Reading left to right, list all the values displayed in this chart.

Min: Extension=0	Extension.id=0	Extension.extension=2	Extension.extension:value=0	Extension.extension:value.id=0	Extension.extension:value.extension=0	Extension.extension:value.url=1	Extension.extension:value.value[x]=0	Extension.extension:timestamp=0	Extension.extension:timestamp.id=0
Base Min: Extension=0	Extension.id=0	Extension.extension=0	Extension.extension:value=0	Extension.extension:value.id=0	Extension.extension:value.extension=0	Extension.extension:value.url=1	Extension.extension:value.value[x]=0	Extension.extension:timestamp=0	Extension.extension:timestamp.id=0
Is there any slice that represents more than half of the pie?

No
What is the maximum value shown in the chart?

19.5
---
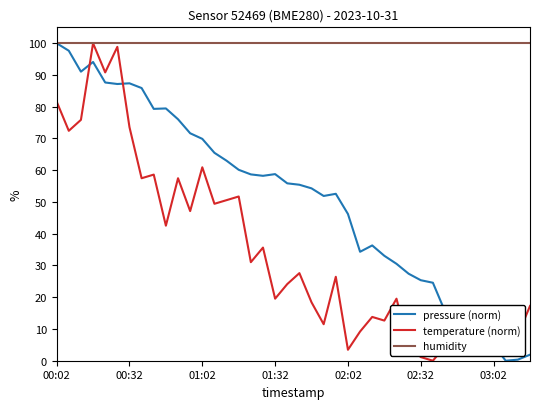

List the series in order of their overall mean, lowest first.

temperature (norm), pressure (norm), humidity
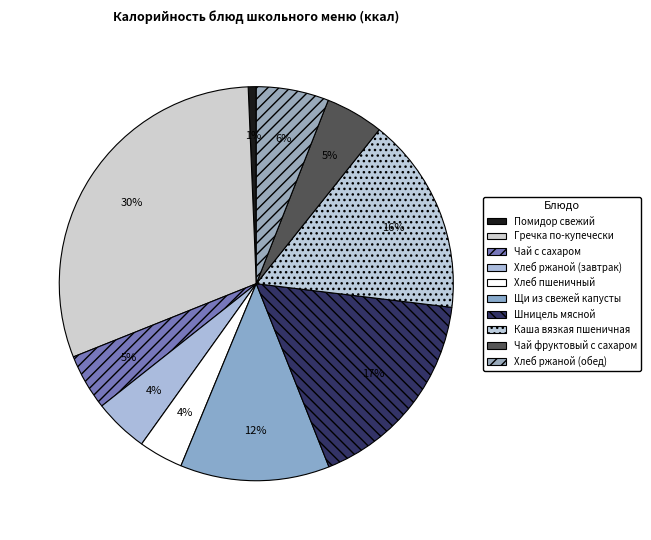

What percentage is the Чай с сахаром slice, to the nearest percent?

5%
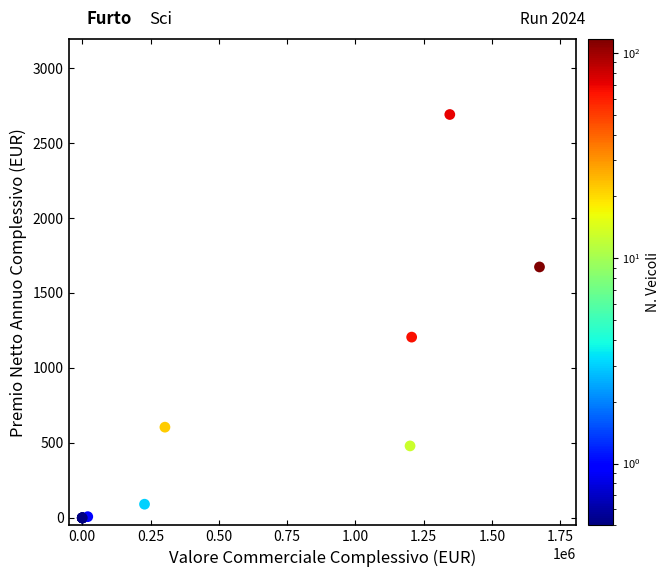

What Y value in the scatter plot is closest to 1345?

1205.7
...
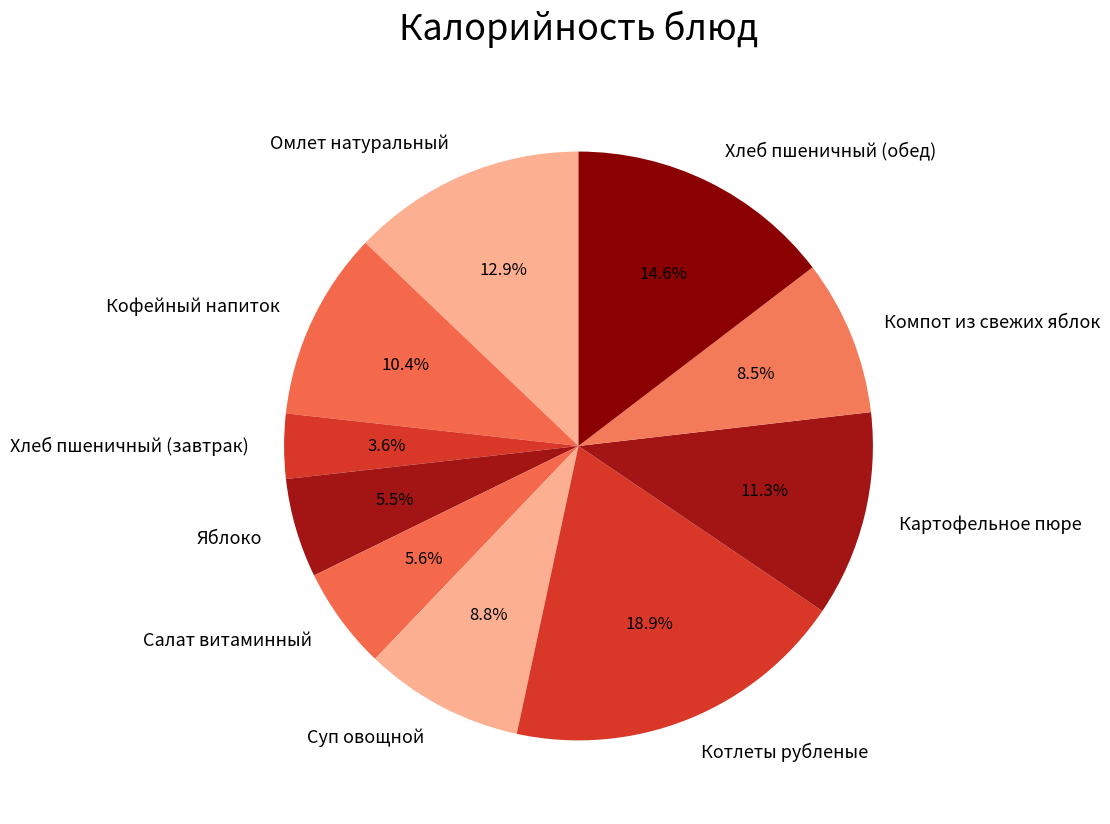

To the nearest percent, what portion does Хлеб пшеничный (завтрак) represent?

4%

TASK TO CARRY OUT = Reproduce the data above verbatim, everything from the line containing "List the series" down to the line containing "What Y value", both included, leaving the pictures out.

EXERCISE OUTPUT =
List the series in order of their overall mean, lowest first.

temperature (norm), pressure (norm), humidity

What percentage is the Чай с сахаром slice, to the nearest percent?

5%

What Y value in the scatter plot is closest to 1345?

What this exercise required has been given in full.